Monday, May. 17, 1943

Achievement in Bermuda

"A diabolical lie!" cried Illinois's Scott Lucas in the Senate. " A damn lie!" growled Chairman Sol Bloom of the House Foreign Affairs Committee. The Senator and the Representative, delegates to the recent U.S.-British conference on refugees at Bermuda, were jointly irked by a three-quarter-page ad in the New York Times last week in which the vociferous Committee for a Jewish Army of Stateless and Palestinian Jews screamed that TO 5,000,000 JEWS IN THE NAZI DEATHTRAP BERMUDA WAS A "CRUEL MOCKERY."

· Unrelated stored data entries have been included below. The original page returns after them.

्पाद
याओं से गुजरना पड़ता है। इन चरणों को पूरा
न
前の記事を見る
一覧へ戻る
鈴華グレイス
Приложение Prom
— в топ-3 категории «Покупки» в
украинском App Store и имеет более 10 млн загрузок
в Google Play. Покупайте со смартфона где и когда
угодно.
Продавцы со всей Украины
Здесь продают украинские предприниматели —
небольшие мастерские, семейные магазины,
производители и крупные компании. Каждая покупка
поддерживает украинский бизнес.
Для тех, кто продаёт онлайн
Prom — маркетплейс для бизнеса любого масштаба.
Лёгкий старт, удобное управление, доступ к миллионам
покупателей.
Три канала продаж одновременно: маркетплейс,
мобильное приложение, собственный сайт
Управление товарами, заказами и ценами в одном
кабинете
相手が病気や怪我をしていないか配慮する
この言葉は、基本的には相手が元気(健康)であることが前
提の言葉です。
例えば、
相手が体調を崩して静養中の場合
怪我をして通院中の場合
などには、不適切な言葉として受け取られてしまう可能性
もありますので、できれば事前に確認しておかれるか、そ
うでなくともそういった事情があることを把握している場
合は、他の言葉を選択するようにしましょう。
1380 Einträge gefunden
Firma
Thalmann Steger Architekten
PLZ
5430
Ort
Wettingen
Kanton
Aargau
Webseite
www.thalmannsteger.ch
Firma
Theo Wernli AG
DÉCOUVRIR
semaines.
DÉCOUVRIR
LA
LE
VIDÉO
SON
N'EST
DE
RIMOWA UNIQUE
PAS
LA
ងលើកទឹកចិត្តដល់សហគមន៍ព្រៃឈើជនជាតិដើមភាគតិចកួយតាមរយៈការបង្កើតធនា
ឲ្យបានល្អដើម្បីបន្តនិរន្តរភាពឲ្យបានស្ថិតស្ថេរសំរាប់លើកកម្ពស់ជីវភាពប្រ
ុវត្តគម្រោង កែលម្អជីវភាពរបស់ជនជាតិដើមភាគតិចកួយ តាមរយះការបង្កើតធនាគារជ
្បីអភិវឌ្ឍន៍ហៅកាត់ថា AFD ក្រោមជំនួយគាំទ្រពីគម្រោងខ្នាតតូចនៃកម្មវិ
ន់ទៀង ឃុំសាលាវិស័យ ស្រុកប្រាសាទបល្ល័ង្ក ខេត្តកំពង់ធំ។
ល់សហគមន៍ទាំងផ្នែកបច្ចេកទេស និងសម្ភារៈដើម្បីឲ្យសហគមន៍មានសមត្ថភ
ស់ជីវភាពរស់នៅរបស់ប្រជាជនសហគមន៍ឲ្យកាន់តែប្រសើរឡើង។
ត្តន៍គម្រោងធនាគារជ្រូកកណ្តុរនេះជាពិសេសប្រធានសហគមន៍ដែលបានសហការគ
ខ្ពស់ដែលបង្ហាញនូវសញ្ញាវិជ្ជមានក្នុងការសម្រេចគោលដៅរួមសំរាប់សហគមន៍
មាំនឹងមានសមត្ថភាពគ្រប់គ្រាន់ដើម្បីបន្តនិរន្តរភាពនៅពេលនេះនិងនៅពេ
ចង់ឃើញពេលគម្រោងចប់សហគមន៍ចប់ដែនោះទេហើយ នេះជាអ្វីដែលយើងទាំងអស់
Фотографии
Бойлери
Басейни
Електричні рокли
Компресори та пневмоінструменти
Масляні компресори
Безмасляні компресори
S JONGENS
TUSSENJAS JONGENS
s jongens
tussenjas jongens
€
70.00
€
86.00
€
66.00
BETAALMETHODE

Sol Bloom and Scott Lucas were not yet at liberty to dispute these aspersions with concrete facts. But reports came that the widely discounted Bermuda conference may have been more than a junketing seminar after all. Readying for release, perhaps this week, was a joint U.S.-British announcement of plans agreed on. The Intergovernmental Refugee Commit tee, established in 1938 as an unpaid advisory body, was to be buttressed with funds and a paid chairman and secretary, given the job of finding land, housing, shipping, food, medicines and other supplies needed to resettle some of the 20,000 refugees in Spain, the 100,000 in the Balkans. Some 55,000 Jews are to be moved to Palestine. Homes may be found for other refugees in Turkey, Iran, Iraq, perhaps the U.S. and South America. Ahead lie months of ticklish negotiations. But at least the conference had mapped action, however limited.